§ **Task instructions**
In the rows below, replace every occurrence of "pose" with "camera" and reproduce the lines otherwise unchanged, omitting the pictures.

§ **Provided information**

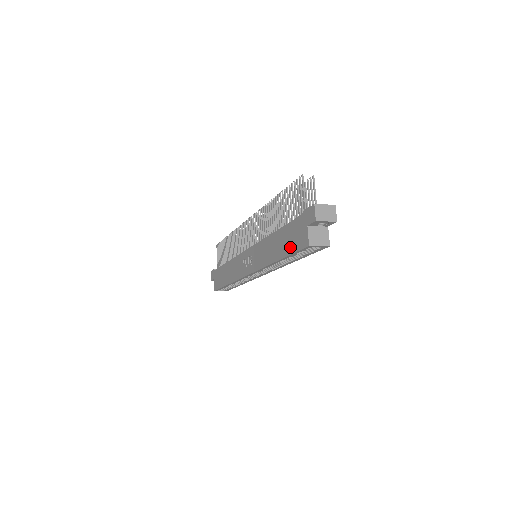
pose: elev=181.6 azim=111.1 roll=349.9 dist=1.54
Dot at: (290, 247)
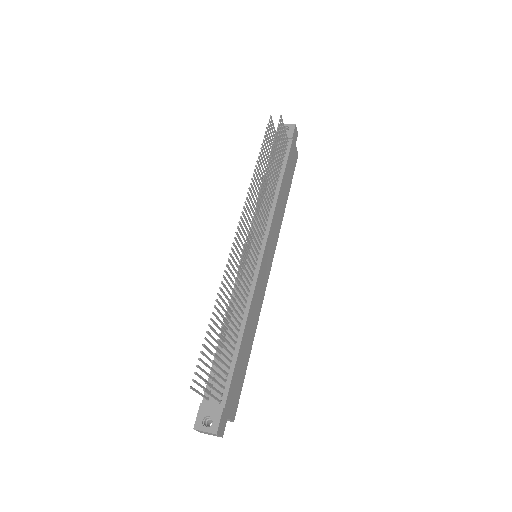
Dot at: occluded
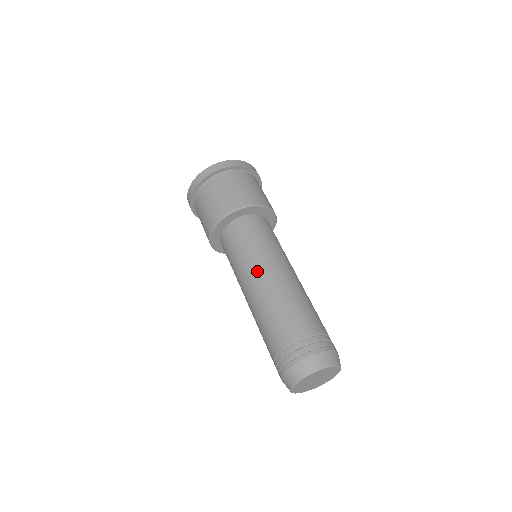
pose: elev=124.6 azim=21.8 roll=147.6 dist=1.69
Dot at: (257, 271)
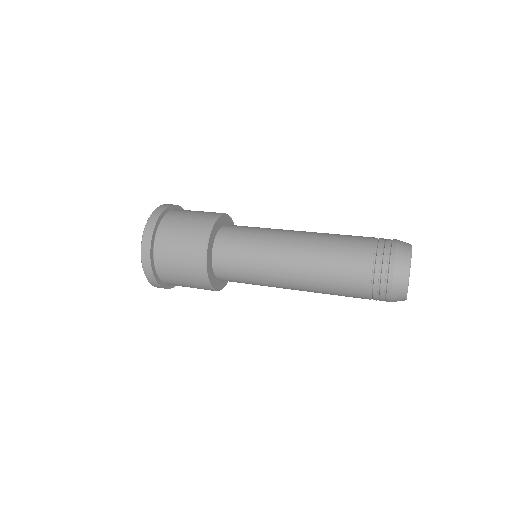
Dot at: (291, 230)
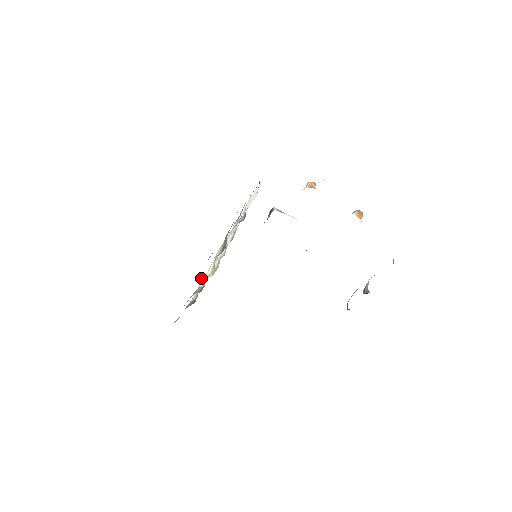
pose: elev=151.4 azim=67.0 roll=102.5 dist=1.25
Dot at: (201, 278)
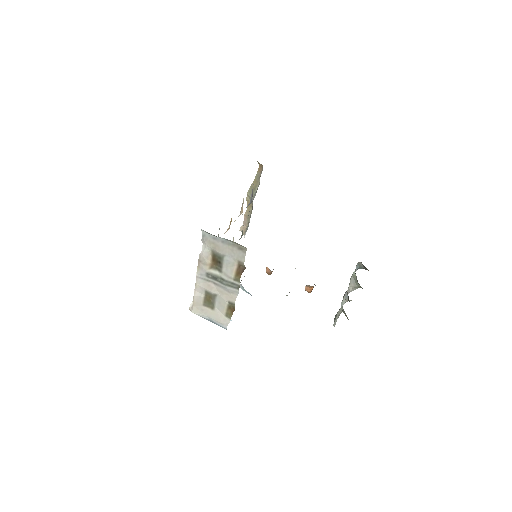
Dot at: occluded
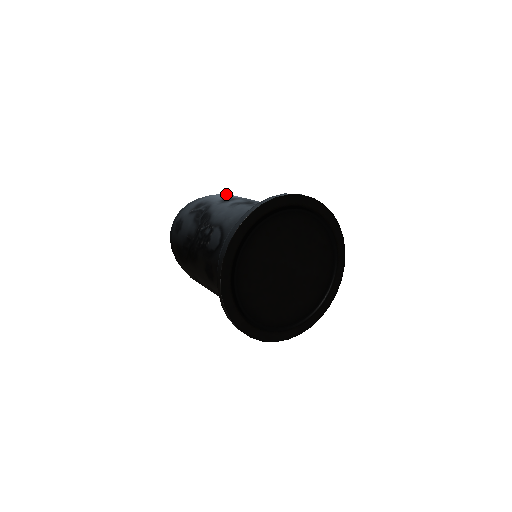
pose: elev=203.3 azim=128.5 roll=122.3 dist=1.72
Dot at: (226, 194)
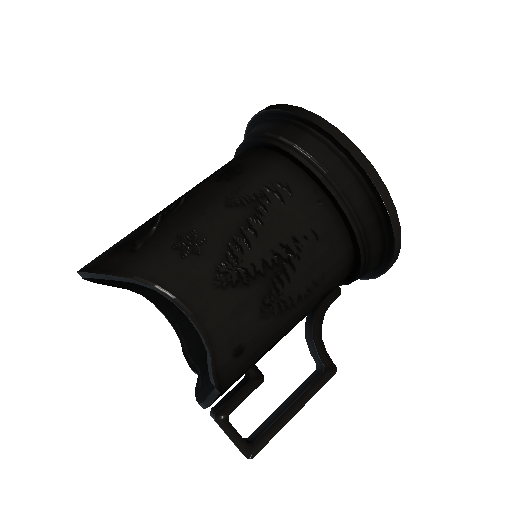
Dot at: (148, 297)
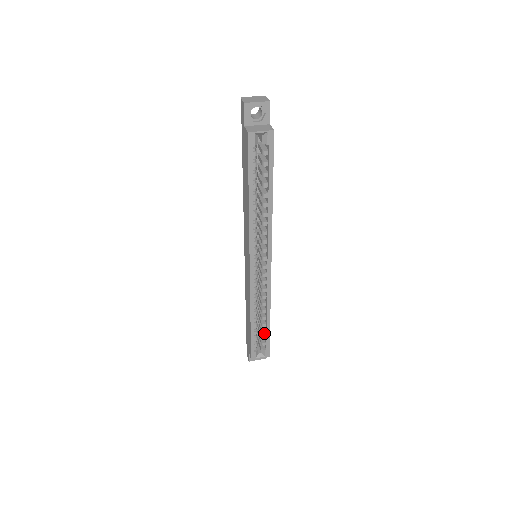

§ **Response to this task**
camera: elev=181.6 azim=111.1 roll=349.9 dist=1.54
Dot at: (290, 247)
Dot at: occluded
camera: elev=124.6 azim=21.8 roll=147.6 dist=1.69
Dot at: (257, 271)
Dot at: (291, 230)
camera: elev=151.4 azim=67.0 roll=102.5 dist=1.25
Dot at: (201, 278)
Dot at: occluded
camera: elev=203.3 azim=128.5 roll=122.3 dist=1.72
Dot at: (226, 194)
Dot at: (148, 297)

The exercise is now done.